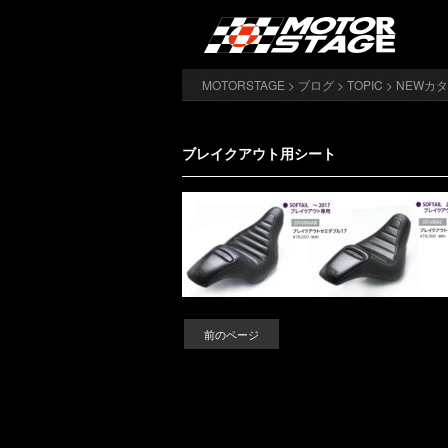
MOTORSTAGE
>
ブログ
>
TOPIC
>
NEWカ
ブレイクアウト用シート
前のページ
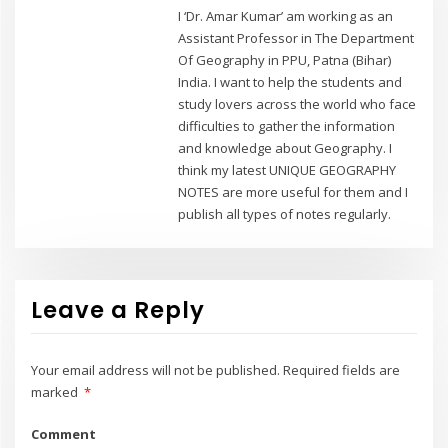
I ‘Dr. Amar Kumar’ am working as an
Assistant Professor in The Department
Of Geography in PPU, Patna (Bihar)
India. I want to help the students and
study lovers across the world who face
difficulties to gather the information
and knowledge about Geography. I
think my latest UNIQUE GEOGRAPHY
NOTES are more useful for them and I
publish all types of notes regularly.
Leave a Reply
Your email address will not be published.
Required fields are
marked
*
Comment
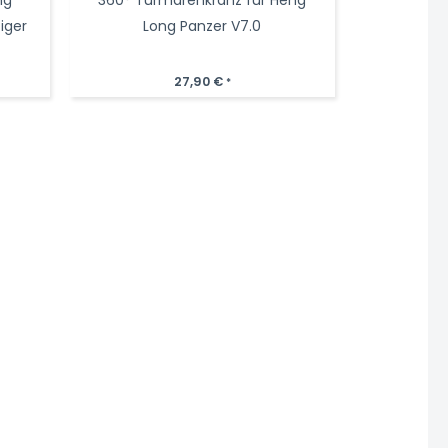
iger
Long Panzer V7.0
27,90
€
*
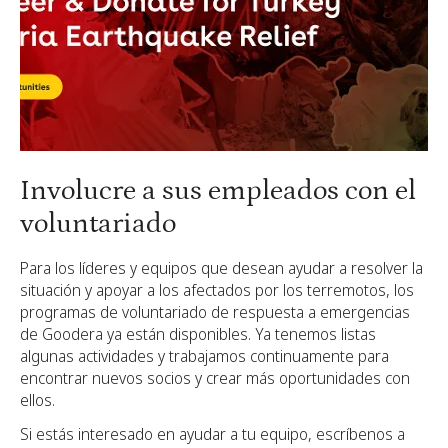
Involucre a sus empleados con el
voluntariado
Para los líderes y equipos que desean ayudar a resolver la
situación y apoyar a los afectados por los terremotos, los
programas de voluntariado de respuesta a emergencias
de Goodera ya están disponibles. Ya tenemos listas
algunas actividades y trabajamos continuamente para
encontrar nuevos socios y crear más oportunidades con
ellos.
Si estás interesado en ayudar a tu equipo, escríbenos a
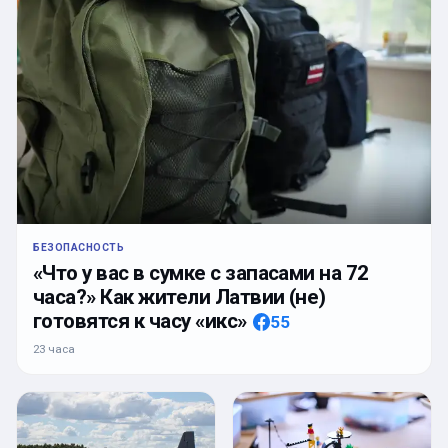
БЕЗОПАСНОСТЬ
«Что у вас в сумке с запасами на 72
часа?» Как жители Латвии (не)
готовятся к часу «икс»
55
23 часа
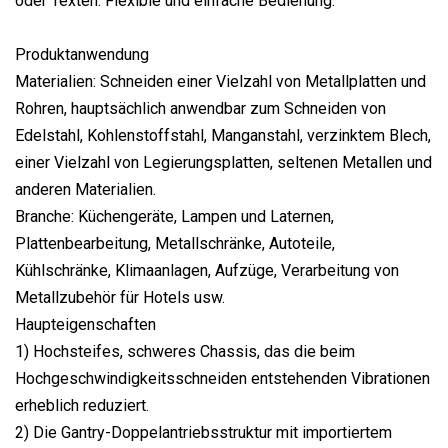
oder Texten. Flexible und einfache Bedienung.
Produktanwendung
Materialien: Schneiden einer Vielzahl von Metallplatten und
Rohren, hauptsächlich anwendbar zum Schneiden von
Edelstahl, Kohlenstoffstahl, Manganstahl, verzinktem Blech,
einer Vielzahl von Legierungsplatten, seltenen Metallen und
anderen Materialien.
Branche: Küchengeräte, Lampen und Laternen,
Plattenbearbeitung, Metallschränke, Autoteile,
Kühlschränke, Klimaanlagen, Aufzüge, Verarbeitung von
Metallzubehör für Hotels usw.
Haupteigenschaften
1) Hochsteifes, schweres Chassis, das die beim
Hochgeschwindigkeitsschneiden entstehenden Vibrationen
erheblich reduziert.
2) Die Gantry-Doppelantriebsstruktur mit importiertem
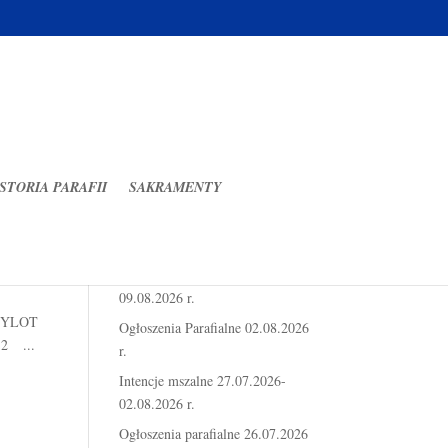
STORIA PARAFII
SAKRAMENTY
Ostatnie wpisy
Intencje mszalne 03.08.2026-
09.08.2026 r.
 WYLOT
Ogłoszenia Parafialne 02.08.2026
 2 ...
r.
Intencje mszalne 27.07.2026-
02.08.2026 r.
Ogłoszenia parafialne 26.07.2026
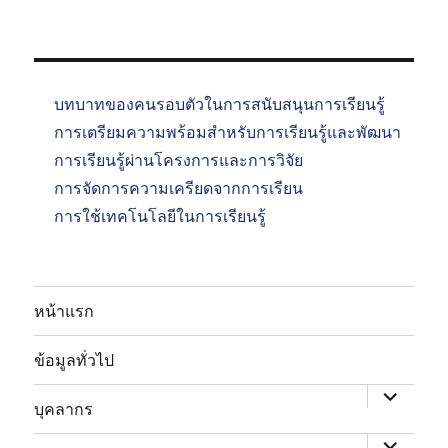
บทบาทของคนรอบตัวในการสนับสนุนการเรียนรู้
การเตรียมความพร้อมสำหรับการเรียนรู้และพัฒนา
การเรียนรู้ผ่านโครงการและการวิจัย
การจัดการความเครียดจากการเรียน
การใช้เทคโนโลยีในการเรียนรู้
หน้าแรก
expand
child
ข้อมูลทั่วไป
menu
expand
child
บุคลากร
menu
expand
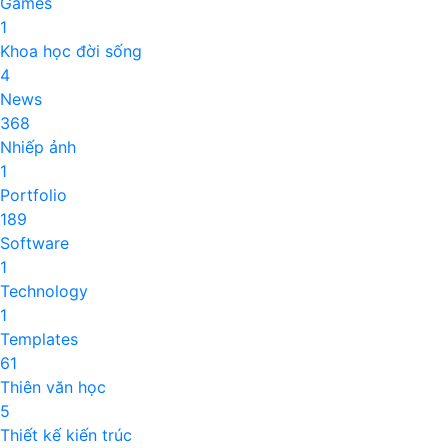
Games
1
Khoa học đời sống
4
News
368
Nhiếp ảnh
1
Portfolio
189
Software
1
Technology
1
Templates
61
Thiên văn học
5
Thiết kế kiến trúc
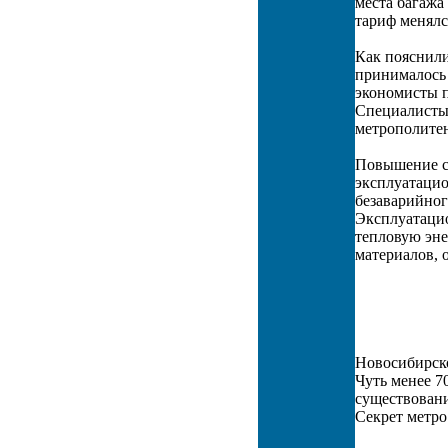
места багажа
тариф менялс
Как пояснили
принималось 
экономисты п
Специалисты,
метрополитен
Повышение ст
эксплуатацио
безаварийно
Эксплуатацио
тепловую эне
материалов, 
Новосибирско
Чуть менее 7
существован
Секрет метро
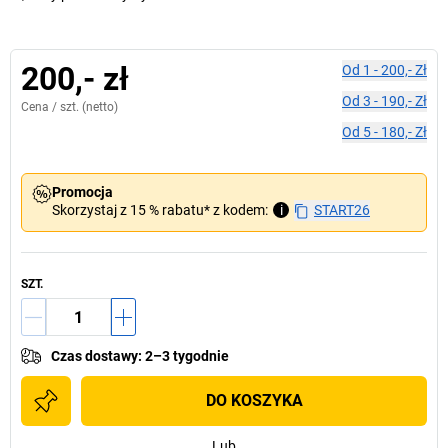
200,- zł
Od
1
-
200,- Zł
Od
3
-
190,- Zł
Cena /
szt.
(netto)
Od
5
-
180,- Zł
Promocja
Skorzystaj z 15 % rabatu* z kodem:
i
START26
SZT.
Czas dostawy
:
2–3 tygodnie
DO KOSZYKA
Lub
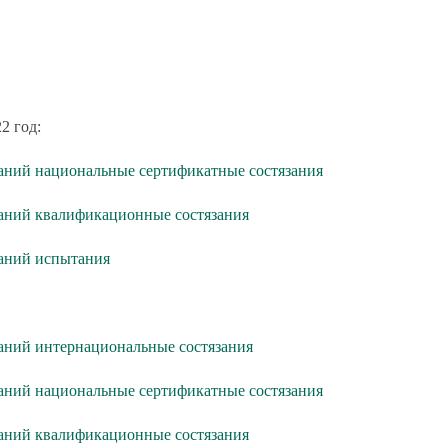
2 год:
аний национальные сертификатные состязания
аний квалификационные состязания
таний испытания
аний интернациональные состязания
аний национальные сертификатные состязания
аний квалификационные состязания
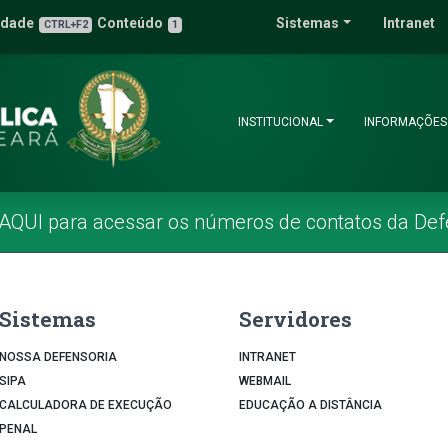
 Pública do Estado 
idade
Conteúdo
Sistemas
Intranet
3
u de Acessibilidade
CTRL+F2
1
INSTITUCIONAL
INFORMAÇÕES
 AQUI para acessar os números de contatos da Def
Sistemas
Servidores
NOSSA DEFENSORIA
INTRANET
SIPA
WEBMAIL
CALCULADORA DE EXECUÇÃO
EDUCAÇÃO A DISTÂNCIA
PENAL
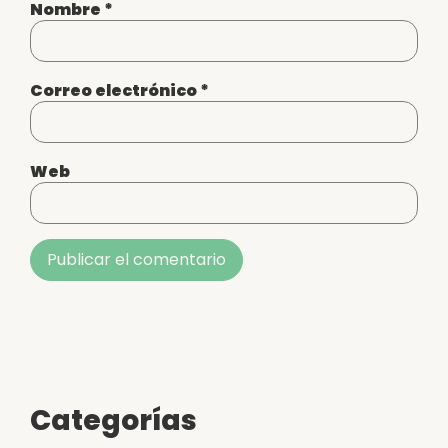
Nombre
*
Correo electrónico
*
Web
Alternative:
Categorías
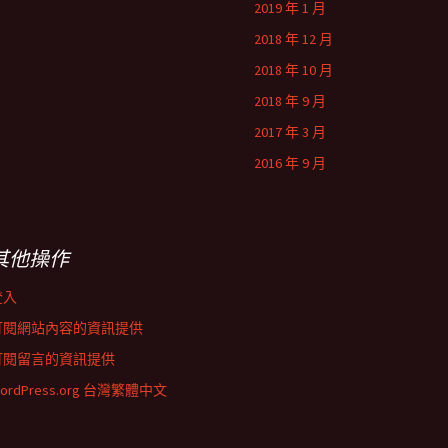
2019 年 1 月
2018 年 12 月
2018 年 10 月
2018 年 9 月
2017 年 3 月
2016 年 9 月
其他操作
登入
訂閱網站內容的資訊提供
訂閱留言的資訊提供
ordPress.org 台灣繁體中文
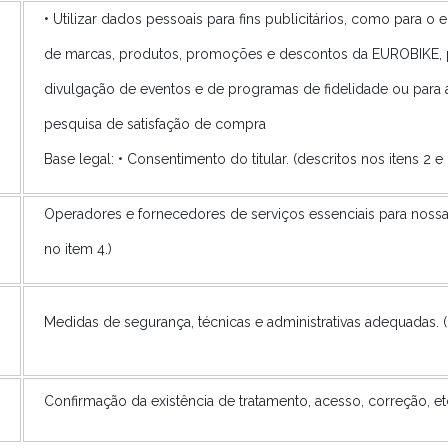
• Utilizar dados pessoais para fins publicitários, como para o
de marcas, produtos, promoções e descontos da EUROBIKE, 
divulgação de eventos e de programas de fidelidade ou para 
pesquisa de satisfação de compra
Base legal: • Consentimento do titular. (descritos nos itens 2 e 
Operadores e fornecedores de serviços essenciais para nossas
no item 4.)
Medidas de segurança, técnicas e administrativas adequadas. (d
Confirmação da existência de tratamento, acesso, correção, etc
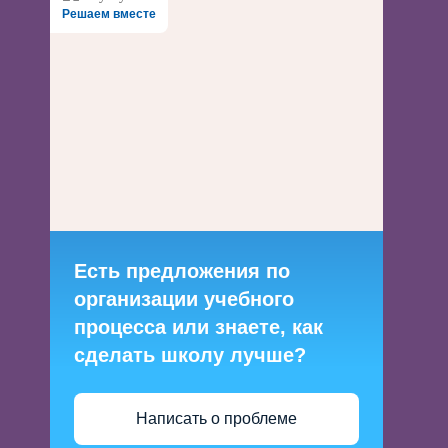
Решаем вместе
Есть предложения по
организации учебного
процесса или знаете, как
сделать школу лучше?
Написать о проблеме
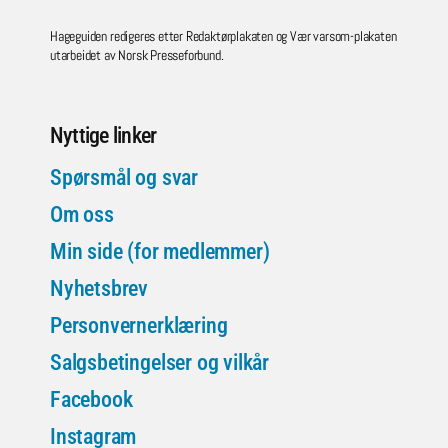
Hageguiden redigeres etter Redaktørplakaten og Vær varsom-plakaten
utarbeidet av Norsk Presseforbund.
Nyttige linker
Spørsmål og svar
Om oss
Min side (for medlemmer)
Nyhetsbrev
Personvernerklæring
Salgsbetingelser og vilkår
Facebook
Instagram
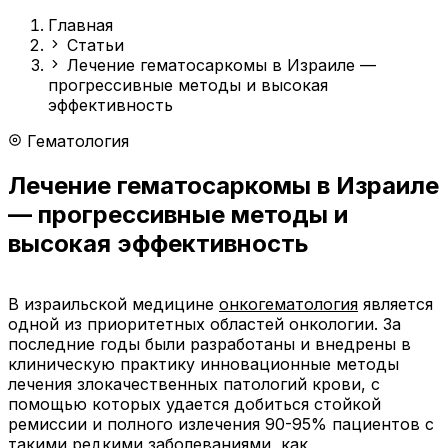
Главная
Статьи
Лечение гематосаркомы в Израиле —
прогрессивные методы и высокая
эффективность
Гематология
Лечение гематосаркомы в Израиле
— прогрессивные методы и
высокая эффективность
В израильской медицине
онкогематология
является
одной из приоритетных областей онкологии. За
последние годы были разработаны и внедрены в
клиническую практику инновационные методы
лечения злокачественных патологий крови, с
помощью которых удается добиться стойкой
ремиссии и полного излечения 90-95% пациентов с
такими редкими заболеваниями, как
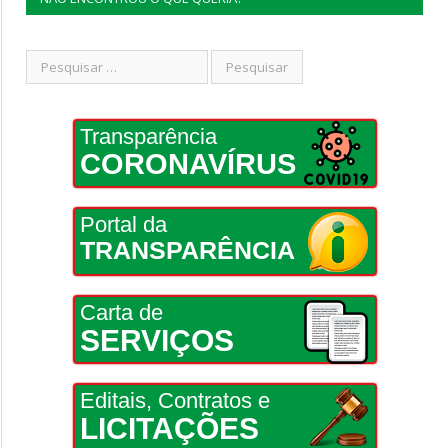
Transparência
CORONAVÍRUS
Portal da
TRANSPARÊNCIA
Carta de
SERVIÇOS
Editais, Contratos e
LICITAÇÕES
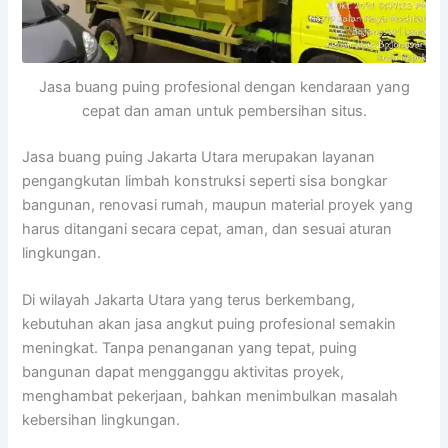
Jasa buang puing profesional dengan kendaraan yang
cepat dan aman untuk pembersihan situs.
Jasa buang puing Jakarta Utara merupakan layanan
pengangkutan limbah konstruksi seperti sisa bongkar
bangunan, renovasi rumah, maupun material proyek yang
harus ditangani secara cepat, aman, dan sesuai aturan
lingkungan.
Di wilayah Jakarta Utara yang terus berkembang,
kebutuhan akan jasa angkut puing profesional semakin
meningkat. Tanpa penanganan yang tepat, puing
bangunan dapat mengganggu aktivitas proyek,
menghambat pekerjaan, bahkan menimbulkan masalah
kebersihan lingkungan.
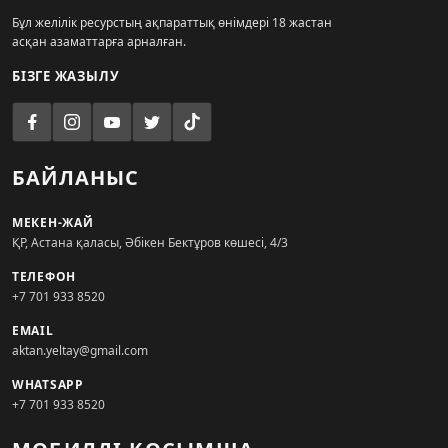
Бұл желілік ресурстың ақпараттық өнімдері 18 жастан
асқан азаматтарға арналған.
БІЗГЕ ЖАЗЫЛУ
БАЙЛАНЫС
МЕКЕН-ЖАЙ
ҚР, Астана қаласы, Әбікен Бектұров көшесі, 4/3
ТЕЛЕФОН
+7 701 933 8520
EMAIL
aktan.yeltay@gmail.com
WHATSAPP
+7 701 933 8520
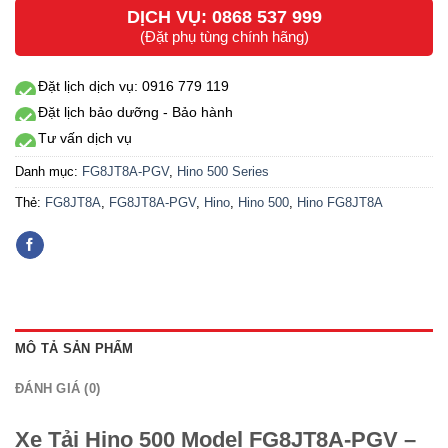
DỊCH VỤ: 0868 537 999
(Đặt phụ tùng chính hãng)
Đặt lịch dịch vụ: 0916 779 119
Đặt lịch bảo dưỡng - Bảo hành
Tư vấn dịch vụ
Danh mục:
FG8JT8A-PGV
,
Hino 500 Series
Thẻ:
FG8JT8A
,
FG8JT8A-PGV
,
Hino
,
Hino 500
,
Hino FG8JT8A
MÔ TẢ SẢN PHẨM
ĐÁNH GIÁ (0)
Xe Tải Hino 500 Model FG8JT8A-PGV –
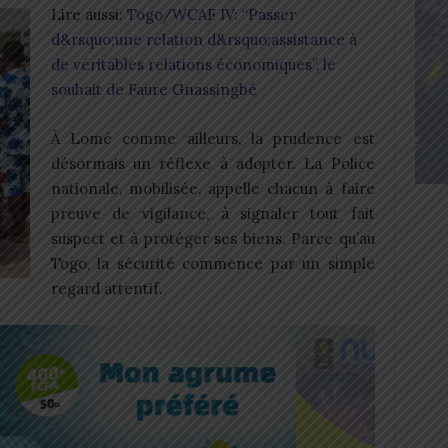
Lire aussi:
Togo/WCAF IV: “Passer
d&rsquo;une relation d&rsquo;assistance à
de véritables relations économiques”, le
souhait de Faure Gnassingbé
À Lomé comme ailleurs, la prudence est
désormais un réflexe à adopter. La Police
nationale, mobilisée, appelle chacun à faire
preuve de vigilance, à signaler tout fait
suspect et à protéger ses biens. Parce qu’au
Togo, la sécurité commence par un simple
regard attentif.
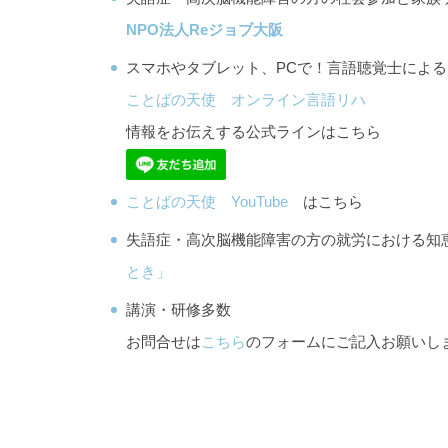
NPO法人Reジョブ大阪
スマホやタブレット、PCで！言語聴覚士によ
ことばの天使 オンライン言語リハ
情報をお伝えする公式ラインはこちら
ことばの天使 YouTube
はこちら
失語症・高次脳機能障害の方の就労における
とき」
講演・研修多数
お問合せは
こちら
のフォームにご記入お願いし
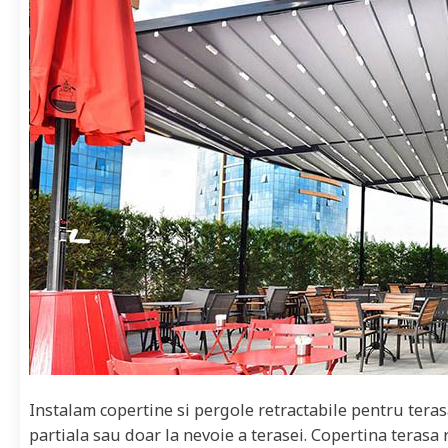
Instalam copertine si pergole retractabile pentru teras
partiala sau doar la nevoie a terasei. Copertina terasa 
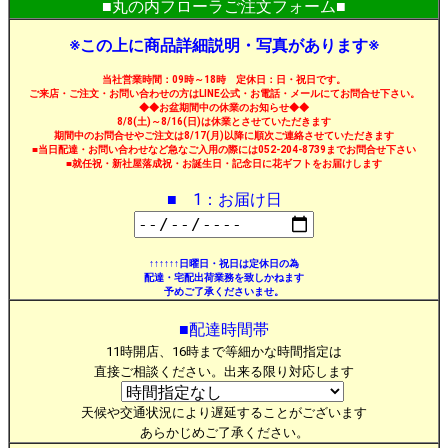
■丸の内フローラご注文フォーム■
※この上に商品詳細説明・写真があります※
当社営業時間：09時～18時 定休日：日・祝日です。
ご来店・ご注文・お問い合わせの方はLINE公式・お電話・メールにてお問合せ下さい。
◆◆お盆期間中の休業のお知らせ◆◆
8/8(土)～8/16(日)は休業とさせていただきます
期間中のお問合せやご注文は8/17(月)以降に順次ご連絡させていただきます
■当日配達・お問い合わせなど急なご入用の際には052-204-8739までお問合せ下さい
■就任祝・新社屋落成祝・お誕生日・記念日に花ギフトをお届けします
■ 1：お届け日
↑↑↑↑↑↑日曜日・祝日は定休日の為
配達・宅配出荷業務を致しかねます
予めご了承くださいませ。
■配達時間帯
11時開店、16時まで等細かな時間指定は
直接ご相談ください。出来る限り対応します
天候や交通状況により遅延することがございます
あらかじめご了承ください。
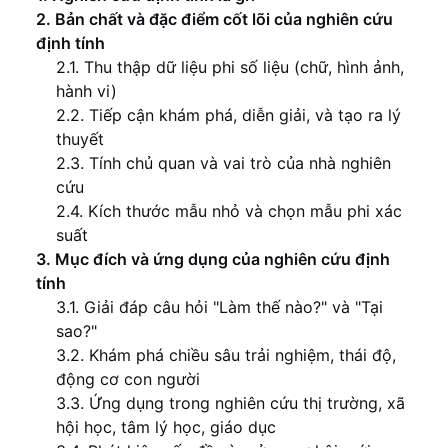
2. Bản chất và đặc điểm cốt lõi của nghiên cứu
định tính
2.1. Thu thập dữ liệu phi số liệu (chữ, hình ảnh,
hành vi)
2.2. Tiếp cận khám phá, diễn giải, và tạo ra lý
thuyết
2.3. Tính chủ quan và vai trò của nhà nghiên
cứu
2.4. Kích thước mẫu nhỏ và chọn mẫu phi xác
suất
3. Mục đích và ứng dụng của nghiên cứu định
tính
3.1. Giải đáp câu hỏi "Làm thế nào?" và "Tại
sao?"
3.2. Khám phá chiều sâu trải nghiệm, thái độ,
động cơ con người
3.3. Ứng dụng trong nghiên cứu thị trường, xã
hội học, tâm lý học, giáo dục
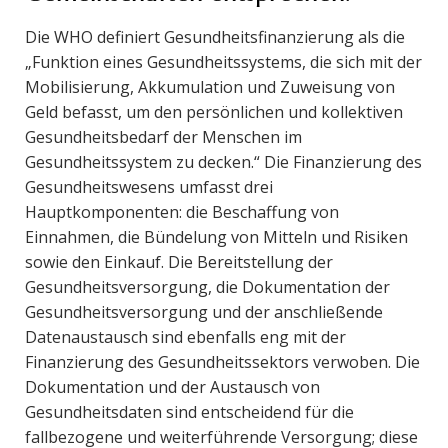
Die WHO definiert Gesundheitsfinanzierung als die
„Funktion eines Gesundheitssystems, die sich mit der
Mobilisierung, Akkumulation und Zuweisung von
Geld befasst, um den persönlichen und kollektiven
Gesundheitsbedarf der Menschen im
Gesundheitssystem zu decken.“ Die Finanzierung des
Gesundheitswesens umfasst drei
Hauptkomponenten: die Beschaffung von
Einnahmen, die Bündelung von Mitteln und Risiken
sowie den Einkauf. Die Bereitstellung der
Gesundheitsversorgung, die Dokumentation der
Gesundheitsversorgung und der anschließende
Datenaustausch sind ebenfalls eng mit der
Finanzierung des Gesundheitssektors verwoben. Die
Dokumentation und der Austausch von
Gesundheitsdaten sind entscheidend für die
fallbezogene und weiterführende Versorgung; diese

════

▸ Written task
Using the entries above, transcribe exactly from the line that has "partiala sau doar" through the line that has "直接ご相談ください。出来る限り対応します". Pictures are dropped.

▸ Your response
partiala sau doar la nevoie a terasei. Copertina terasa 
■丸の内フローラご注文フォーム■
※この上に商品詳細説明・写真があります※
当社営業時間：09時～18時 定休日：日・祝日です。
ご来店・ご注文・お問い合わせの方はLINE公式・お電話・メールにてお問合せ下さい。
◆◆お盆期間中の休業のお知らせ◆◆
8/8(土)～8/16(日)は休業とさせていただきます
期間中のお問合せやご注文は8/17(月)以降に順次ご連絡させていただきます
■当日配達・お問い合わせなど急なご入用の際には052-204-8739までお問合せ下さい
■就任祝・新社屋落成祝・お誕生日・記念日に花ギフトをお届けします
■ 1：お届け日
↑↑↑↑↑↑日曜日・祝日は定休日の為
配達・宅配出荷業務を致しかねます
予めご了承くださいませ。
■配達時間帯
11時開店、16時まで等細かな時間指定は
直接ご相談ください。出来る限り対応します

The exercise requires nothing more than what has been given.